Their basic conclusion was that the psychological rationale for ventilating anger does not stand up under experimental scrutiny. Expressing anger makes us angrier, solidifies an angry attitude, and establishes a hostile habit. If we keep quiet about momentary irritations and distract ourselves with pleasant activity until our fury simmers down, chances are that we’ll feel better, and feel better faster, than if we let ourselves go in a shouting match.
On the side of the ‘ventilationalists’ is Philadelphia psychoanalyst Leo Madow, M.D. In his book Anger: How to Recognize and Cope with it, he writes: “Anger can affect us adversely both physically and mentally. If we think of it as a form of energy which if repressed must come out somewhere, we must recognise that it can harm almost any part of or body or influence our emotions and eventually our minds if a sufficient amount is accumulated.”
Dr. Madow, however, does distinguish between ‘suppressed’ and ‘repressed’ anger. the difference has to do with the conscious mind. If you consciously hold back your anger because you don’t want to start a fight, for example, that’s ‘suppression’. If, on the other hand, you have unconsciously harboured angry feelings towards your father since you were six years old, that’s ‘repression’. Of the two, says Dr. Madow, repression – not recognising that you feel anger – has the potential to cause greater damage. Research suggests that repressed anger contributes to gastrointestinal, respiratory, circulatory, and skin disorders. Some scientists even believe that this emotion may be linked to cancer.
Conscious suppression may have its pitfalls, too. One researcher, examining the histories of more than 5,000 patients with rheumatoid arthritis, discovered that many of them shared certain personality traits, among them the inability to express anger. Another scientist discovered that patients with ulcerative colitis produced strikingly comparable data to that of the rheumatoid arthritics.

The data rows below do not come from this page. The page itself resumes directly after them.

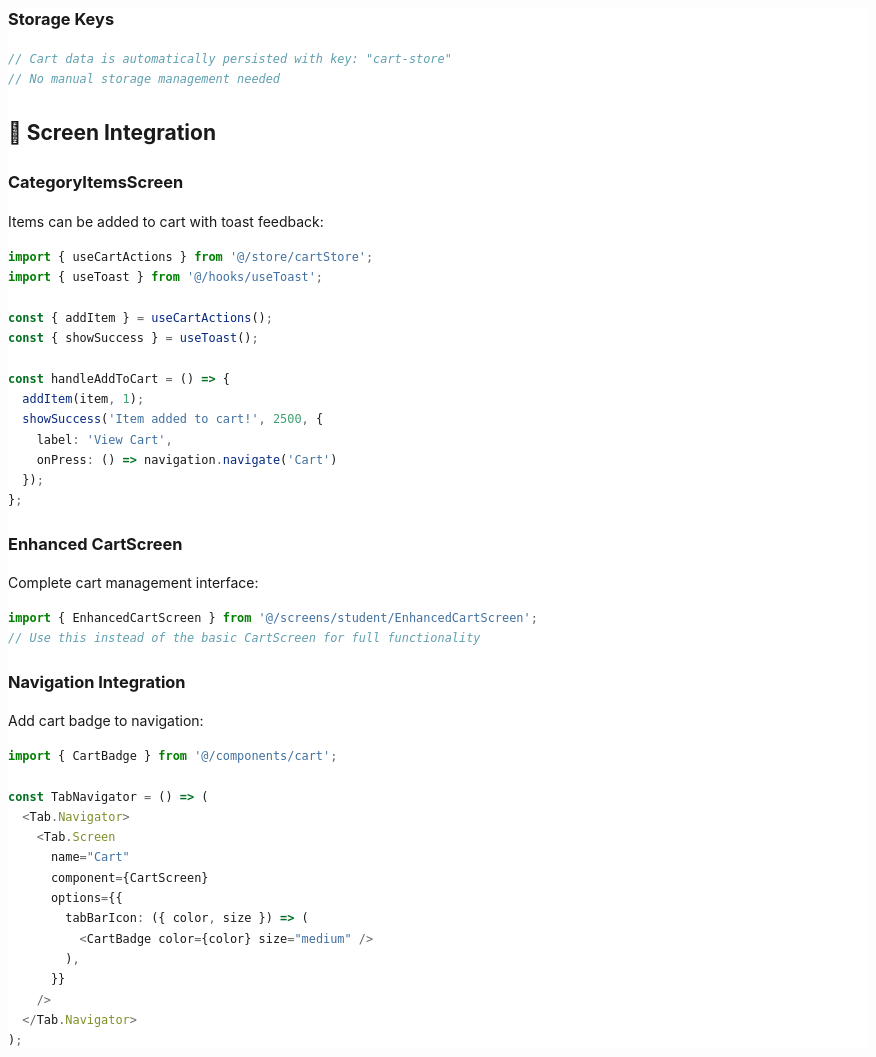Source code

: ### Storage Keys
```typescript
// Cart data is automatically persisted with key: "cart-store"
// No manual storage management needed
```

## 📱 Screen Integration

### CategoryItemsScreen
Items can be added to cart with toast feedback:

```typescript
import { useCartActions } from '@/store/cartStore';
import { useToast } from '@/hooks/useToast';

const { addItem } = useCartActions();
const { showSuccess } = useToast();

const handleAddToCart = () => {
  addItem(item, 1);
  showSuccess('Item added to cart!', 2500, {
    label: 'View Cart',
    onPress: () => navigation.navigate('Cart')
  });
};
```

### Enhanced CartScreen
Complete cart management interface:

```typescript
import { EnhancedCartScreen } from '@/screens/student/EnhancedCartScreen';
// Use this instead of the basic CartScreen for full functionality
```

### Navigation Integration
Add cart badge to navigation:

```typescript
import { CartBadge } from '@/components/cart';

const TabNavigator = () => (
  <Tab.Navigator>
    <Tab.Screen
      name="Cart"
      component={CartScreen}
      options={{
        tabBarIcon: ({ color, size }) => (
          <CartBadge color={color} size="medium" />
        ),
      }}
    />
  </Tab.Navigator>
);
```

Marjorie Brooks, Ph.D., research director for the Centre for Autistic Children and an assistant professor at Jefferson Medical college in Philadelphia, relates another study: “In the 1950’s, two researchers looked at the life history patterns of about 400 cancer patients”, Dr Brooks explains. “They found the patients had some very interesting similarities. Many of them seemed unable to express anger or hostility in defence of themselves. The patients could get angry in the defence of others or in the defence of a cause. But when it came to self-defence, they didn’t follow through.”
Suppressed hostility was another significant factor appearing in some of the other patients. They seemed to lack the discharge mechanism needed to allow anger to surface, so they kept all of their anger inside.
So in all of this, is there a common meeting ground that both sides can agree on that will allow the successful resolution of anger? Apparently there is. Both sides seem to agree that it is not enough just to express anger – these has to be a genuine resolution of conflict or else the tension continues to operate. Some people may suppress angry feelings for a long time, then suddenly explode over something, whether it warrants it or not.
Experts agree that people must retrain themselves to accept anger as a normal emotion and deal with it accordingly. Expressing anger is necessary for good health but it doesn’t mean a brick over the head. That action only brings retaliation and guilt. Anger is a normal emotion that is a result of our genetics, upbringing, and cultural patterns. The biggest problem we face is learning how to discharge it in a manner that is both acceptable in society and healthy for the self.